◆ GIVEN PROBLEM
Convert the lines from the one containing "class: Aves" through the one containing "common name: European turtle dove" into a Markdown table with the columns Row and Entry. Number each line and omit any blank lines.

◆ DATA FOR THIS EXERCISE
........

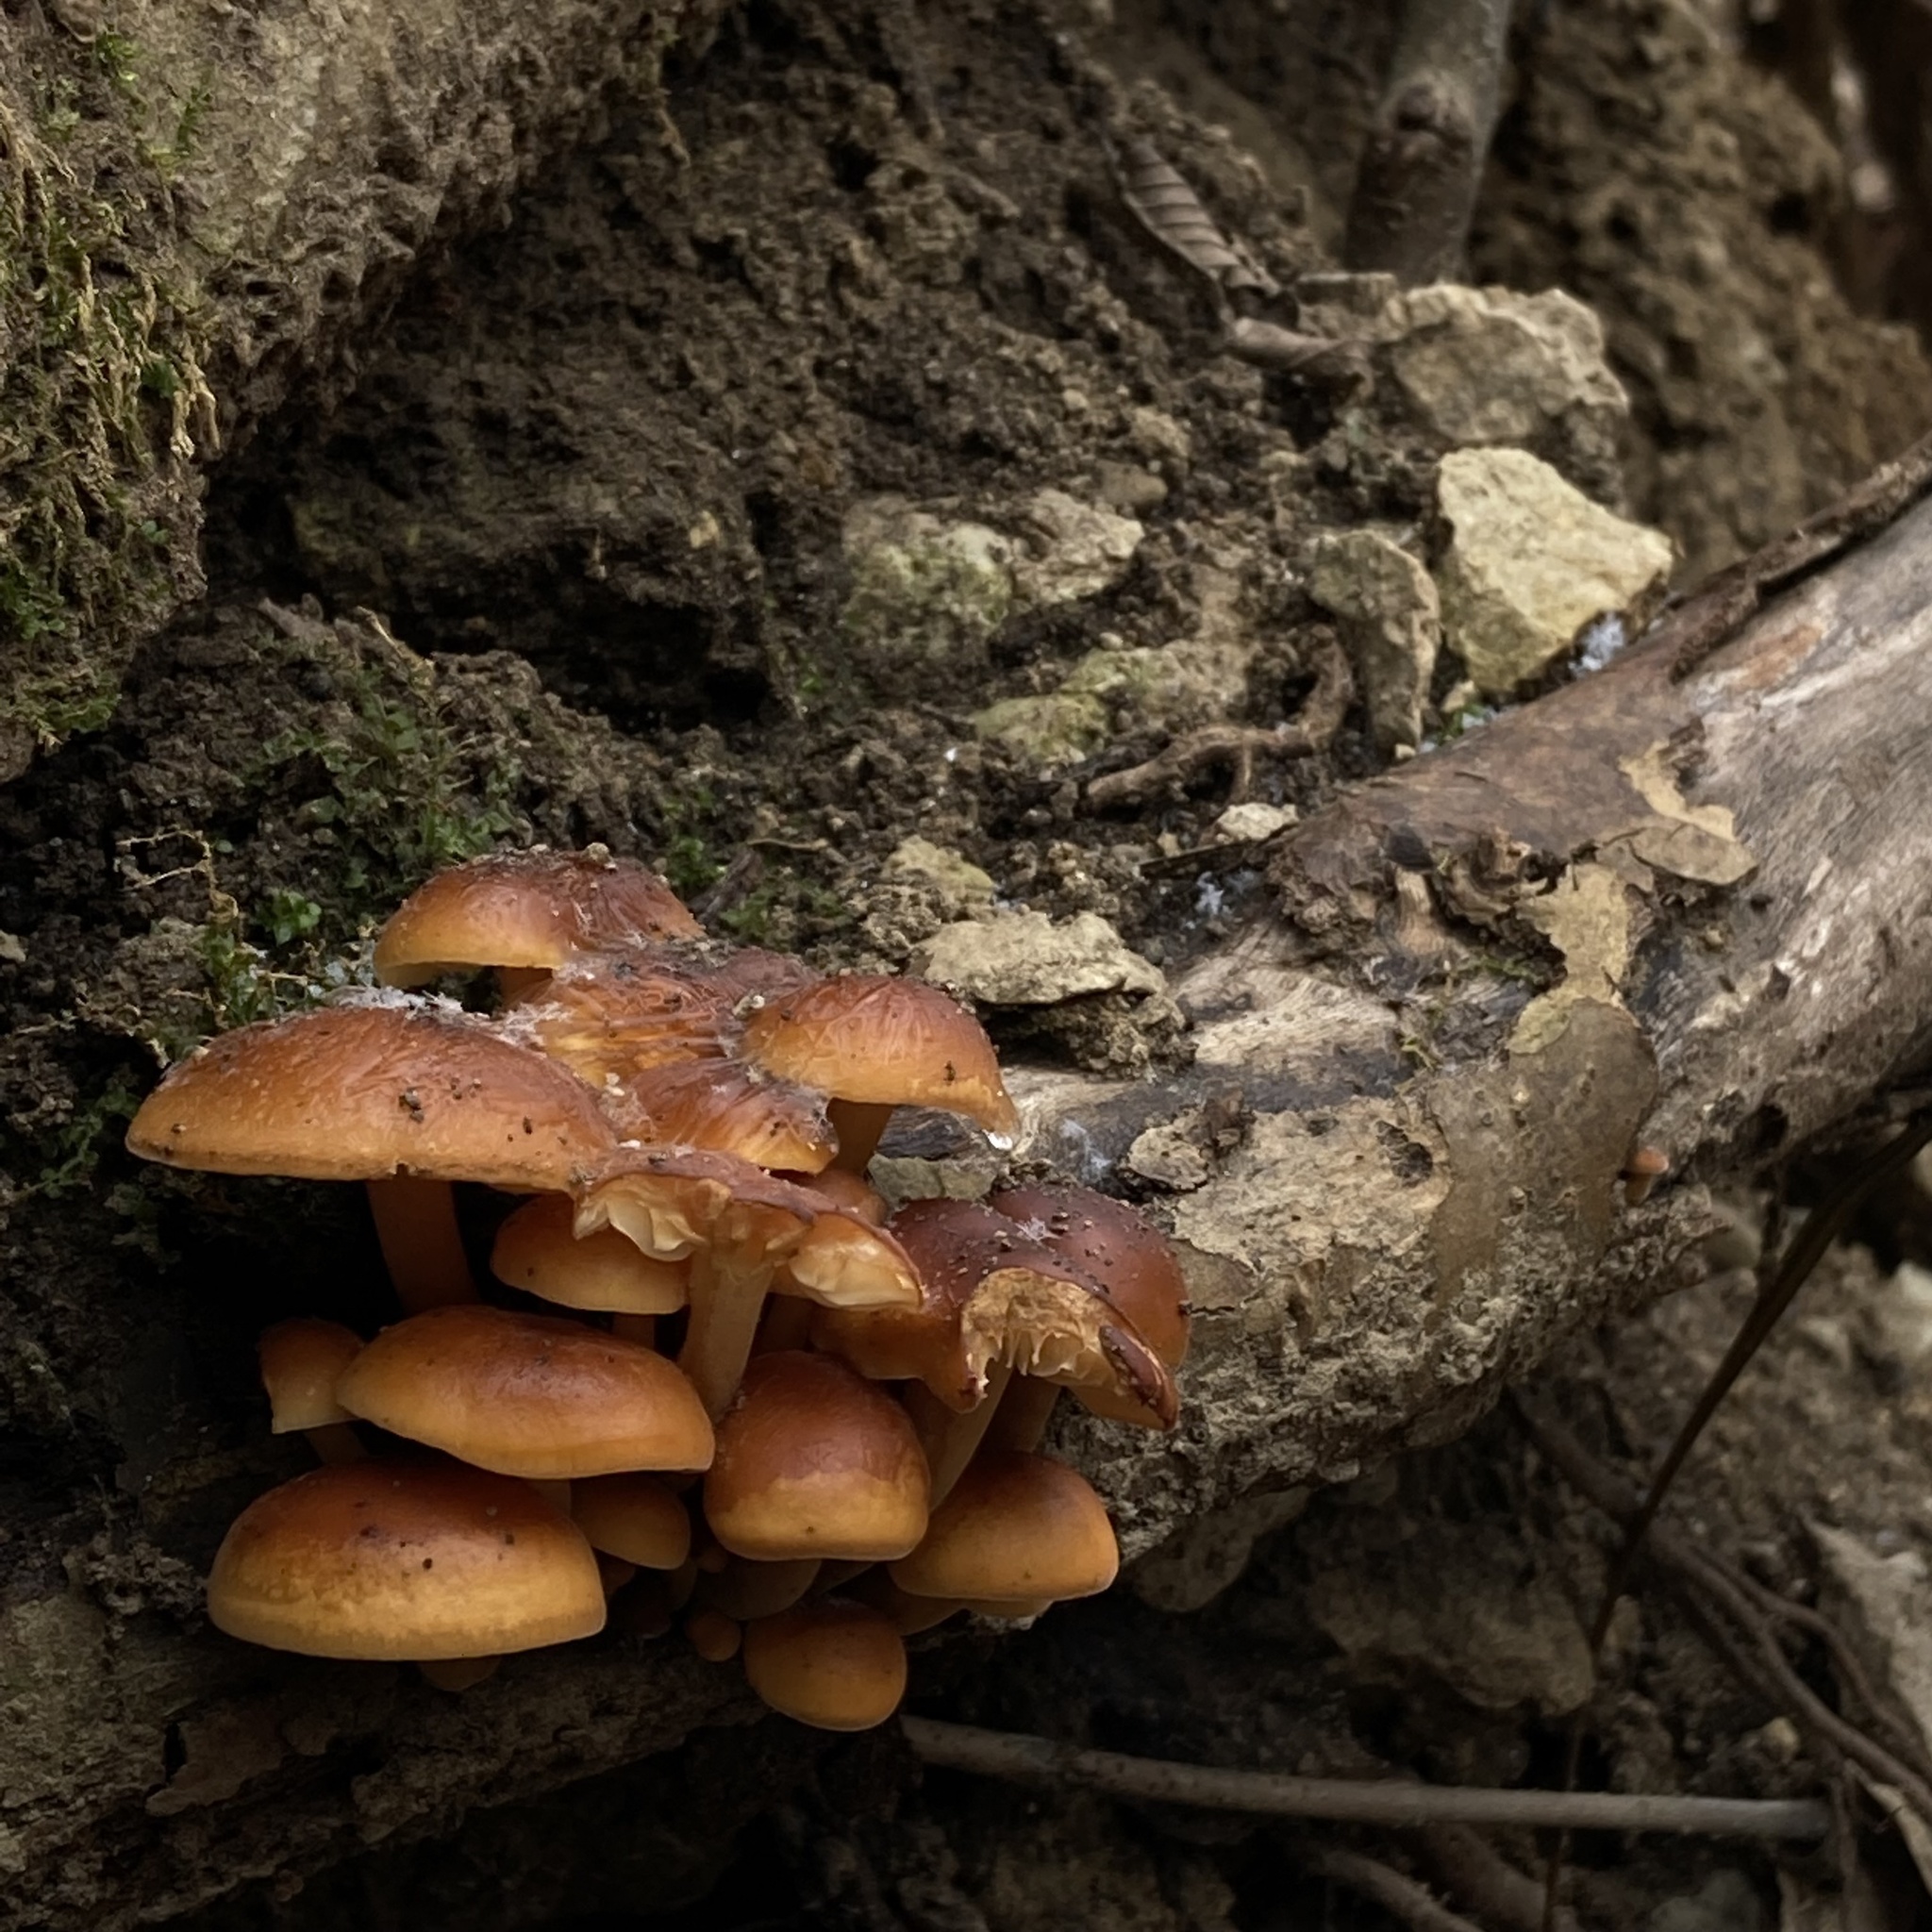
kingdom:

........

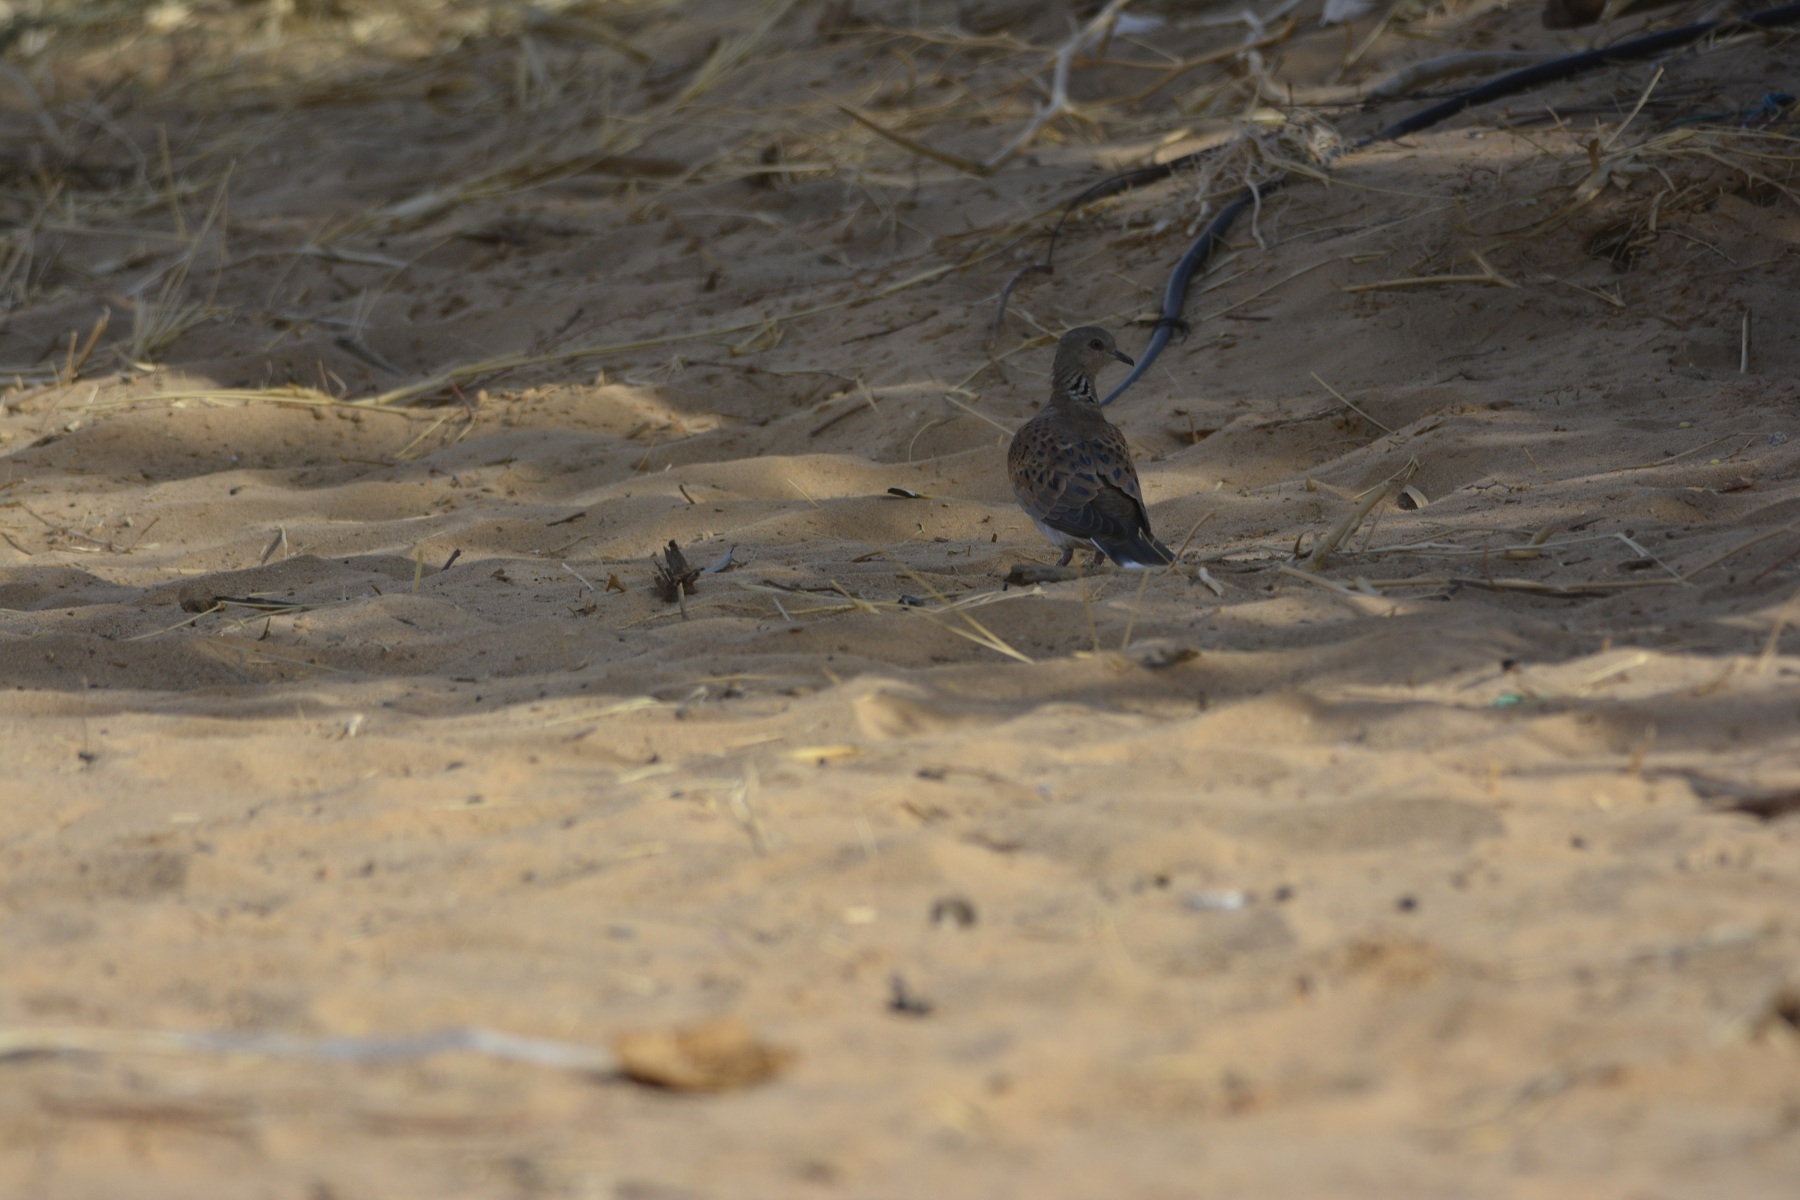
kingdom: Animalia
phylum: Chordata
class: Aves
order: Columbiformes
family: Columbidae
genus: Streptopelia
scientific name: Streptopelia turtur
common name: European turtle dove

........

◆ SOLUTION BELOW
| Row | Entry |
|---|---|
| 1 | class: Aves |
| 2 | order: Columbiformes |
| 3 | family: Columbidae |
| 4 | genus: Streptopelia |
| 5 | scientific name: Streptopelia turtur |
| 6 | common name: European turtle dove |